The Uneasy Chair is not really about teaching people to be professional writers, which god knows can be a tough and soulless way to earn your living in these days of spin and self-marketing. It is about writing as an existential practice, as a way of perceiving the world and your place in it, about putting your feet on the Earth and a crooked thing straight, about collaboration and time and imagination, and many other things besides.

Oh, and not forgetting the deal you make as a creator, which has everything to do with giving back and not much to do with having a quiet life.
 
The Bearers rehearsing The Night Breathes Us In, Reading, Spring Equinox

Now as the summer advances I'm keeping this practice in mind as I head out to a couple of events you might like to know about. The first one is at The Fire in the Mountain festival  in Wales with fellow Mountaineers (Dougie, Steve, Nick and Ava) where we are holding two experimental sessions within the Dark Mountain frame: 'Cafe Apocalypse - The Conversation at the End of the World' where we will discuss the latest anthology and what happens when we stop pretending everything is fine and 'Testements of Deep Time', a collaborative workshop exploring the ‘deep time’ underlying our moment-to-moment existence in industrial civilisation (with performance, song, storytelling and more).

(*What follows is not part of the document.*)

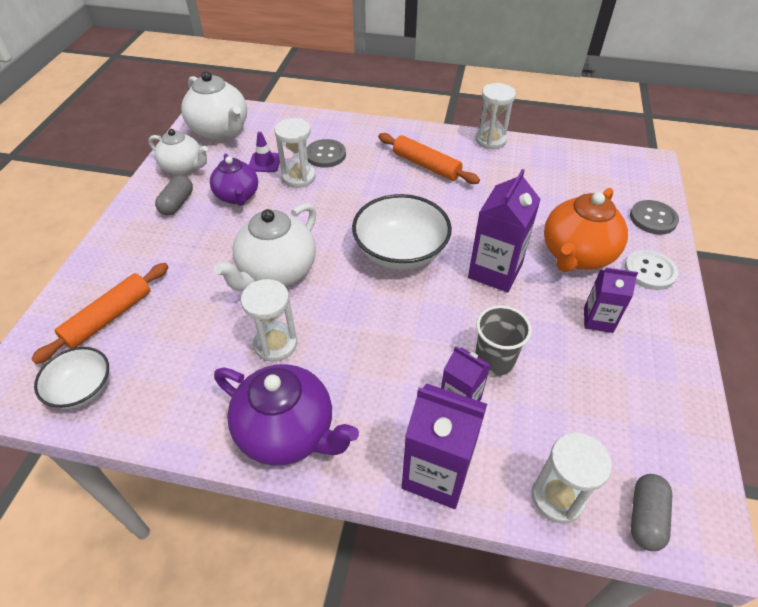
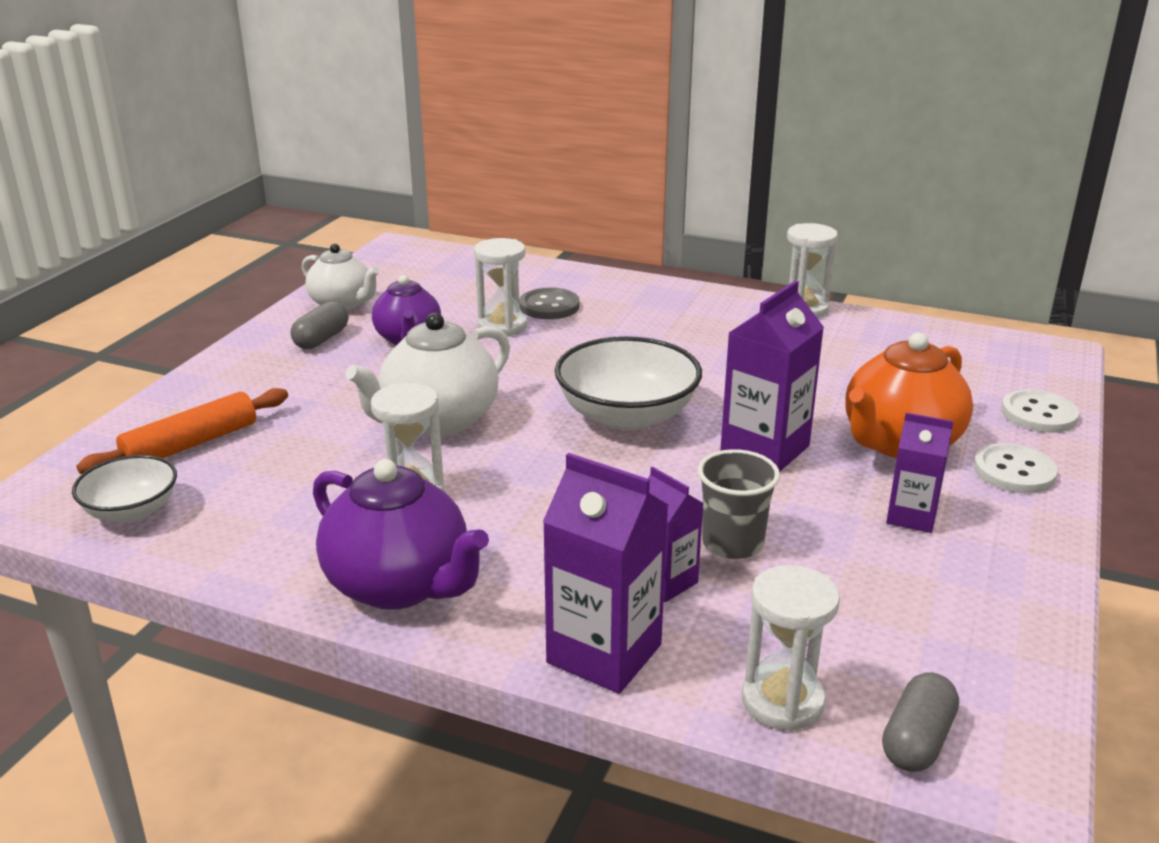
camera: 10 degrees right, 20 degrees down
(220, 131) = (406, 271): white teapot -> none
(265, 162) = (458, 307): purple traffic cone -> none
(426, 165) = (696, 328): orange rolling pin -> none
(653, 219) = (1038, 414): grey button -> white button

The second is a weekend class in writing (creative non-fiction) and editing, organised by my old friend from Transition days, the musician and permaculturist Carol Hunter. She was keen to set up a practical intensive that was affordable and based in our heartland of East Anglia. So here is the low-down.

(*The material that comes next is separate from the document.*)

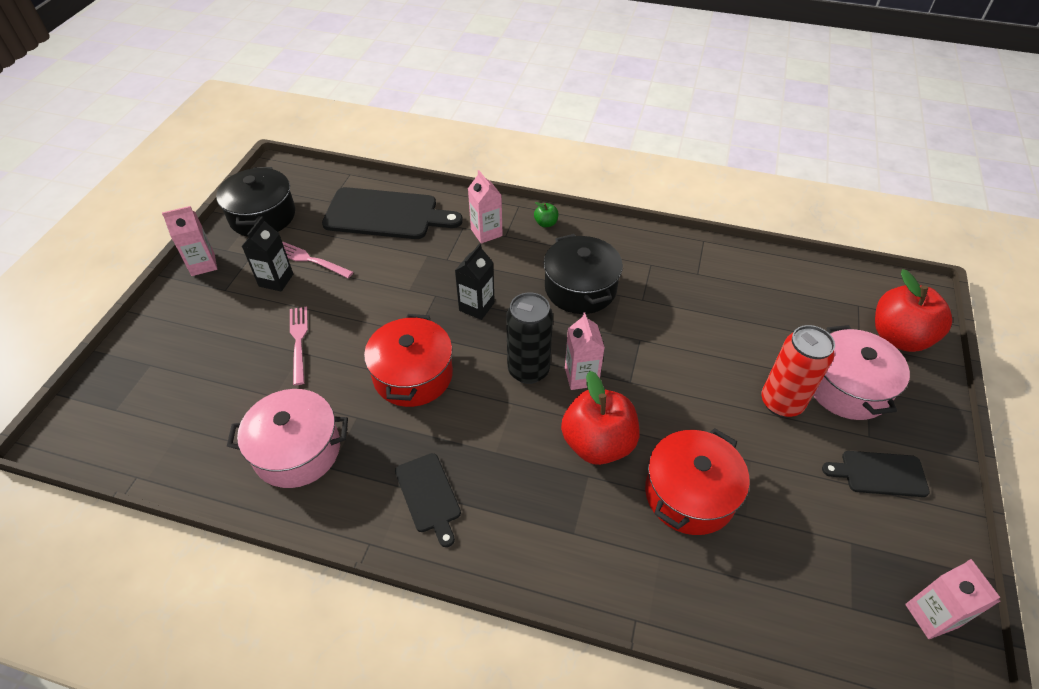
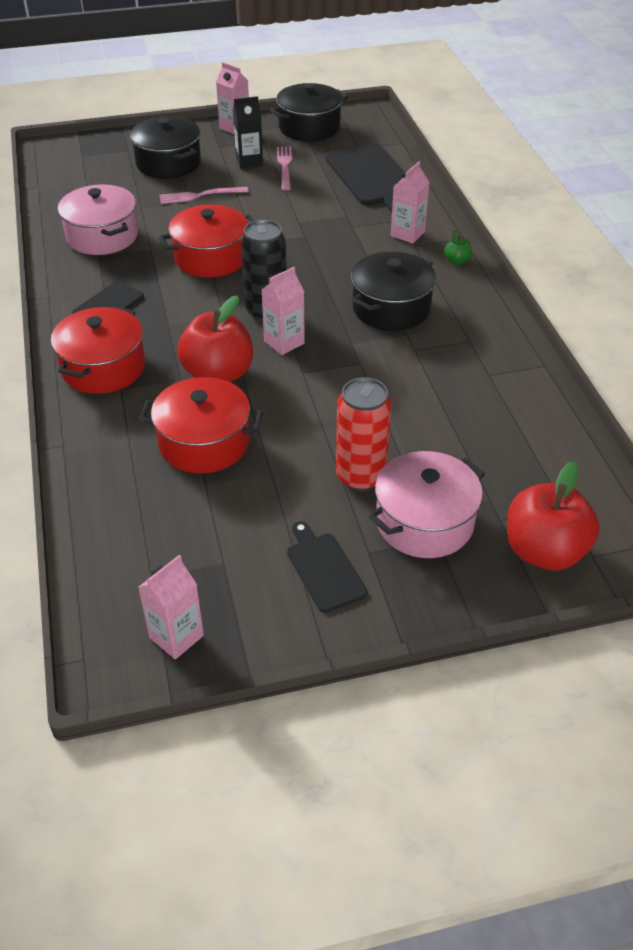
camera: 60 degrees right, 5 degrees down
(213, 341) = (168, 163): none -> black pot
(298, 341) = (199, 196): pink fork -> pink fork turned 150 degrees counterclockwise
(476, 306) = (312, 261): black carton -> none
(530, 536) = (103, 367): none -> red pot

Reimagining the Future: A Writing-for-Life exploration


Do our words matter? Can the act of writing redirect the course of our lives? By activating our imaginations and speaking out, can we change the cultural stories and myths by which we live, individually and collectively?

This creative non-fiction weekend course is for all those looking to discover some key tools for navigating rocky times, from making meaning and broadening our collaboration skills, to laying down some tracks to restore the world and co-create a different kind of future.

During the course of the weekend we will explore how to listen to different voices (human and non-human), how to work with real life material, how to find our own 'medicine story', and how to sustain a writing practice in times of urgency. The weekend will include writing 'tech share' and exercises, myth telling and story-sharing, and combine group work around the fire, by the river and under trees and stars, with time for individual contemplation and writing.

Suitable for all writers who want to develop their craft, changemakers, artists, activists, designers and community workers. Bring your brilliance and your swimming costume!

Venue: The Grange, Gt Cressingham, Norfolk IP25 6NL 
Time: Friday 21st July 5pm to Sunday 23rd July 4pm
Cost: £150, including organic vegetarian food and accommodation.  
Booking: to register email  ben@thegrangenorfolk.org.uk
Further info: Carol Hunter unpavingparadise@outlook.com

Meanwhile here is the front cover of a paperback anthology I've been co-editing for US publishers Chelsea Green with the Dark Mountain editorial crew (Nick, Dougald and Paul). Walking on Lava: Selected Works for Uncivilised Times  is a potent mix of non-fiction, fiction, poetry, interviews and artworks from ten of the Dark Mountain issues, The collection will be available from mid-August.

1 comment:

  1. yes. on the not-so-good days, I'm marooned in a Tarkovsky-ian submarine; on the not-so-bad days I re-hunker myself down in that uneasy existential chair. more submarines of late, but so it goes... thank you, Charlotte.